BOCCIATO L’ARTICOLO CHE OBBLIGAVA ALL’UTILIZZO DELL’ITALIANO

E’ invece incostituzionale l’articolo 31-ter, che stabiliva che i Comuni potessero prevedere, nella convenzione con cui danno il via libera all’istituzione di un luogo di culto, “l’impegno ad utilizzare la lingua italiana per tutte le attività svolte nelle attrezzature di interesse comune per servizi religiosi, che non siano strettamente connesse alle pratiche rituali di culto”. Questa parte della legge, infatti, travalica “la finalità, di natura tipicamente urbanistica, della convenzione per incidere sull’esercizio della libertà di culto“, che “non si esaurisce nello svolgimento delle pratiche rituali ma comprende anche attività collaterali”. Imporre l’utilizzo dell’italiano, quindi, “determinerebbe una invasione nella materia di rapporti tra la Repubblica e le confessioni religiose, che rientra nella competenza legislativa esclusiva dello Stato”.

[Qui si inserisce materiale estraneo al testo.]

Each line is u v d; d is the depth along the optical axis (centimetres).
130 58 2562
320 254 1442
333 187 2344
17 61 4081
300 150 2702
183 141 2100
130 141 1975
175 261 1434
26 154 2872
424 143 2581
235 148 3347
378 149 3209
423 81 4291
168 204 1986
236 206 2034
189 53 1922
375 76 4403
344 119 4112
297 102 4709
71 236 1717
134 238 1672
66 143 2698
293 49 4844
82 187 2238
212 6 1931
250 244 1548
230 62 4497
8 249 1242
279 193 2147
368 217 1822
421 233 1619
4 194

E’ UNA VITTORIA A META’, PER VENETO E PER GOVERNO

Si tratta quindi di una vittoria a metà per il ricorrente, ovvero il Governo, che può essere letta anche come una vittoria a metà per la Regione Veneto. Se è vero, infatti, che non si potrà vietare l’utilizzo di lingue diverse dall’italiano, rimane il fatto che i Comuni potranno vietare l’apertura di luoghi di preghiera nei centri delle città, relegandoli nelle zone periferiche e vincolandone l’istituzione a tutta una serie di clausole urbanistiche.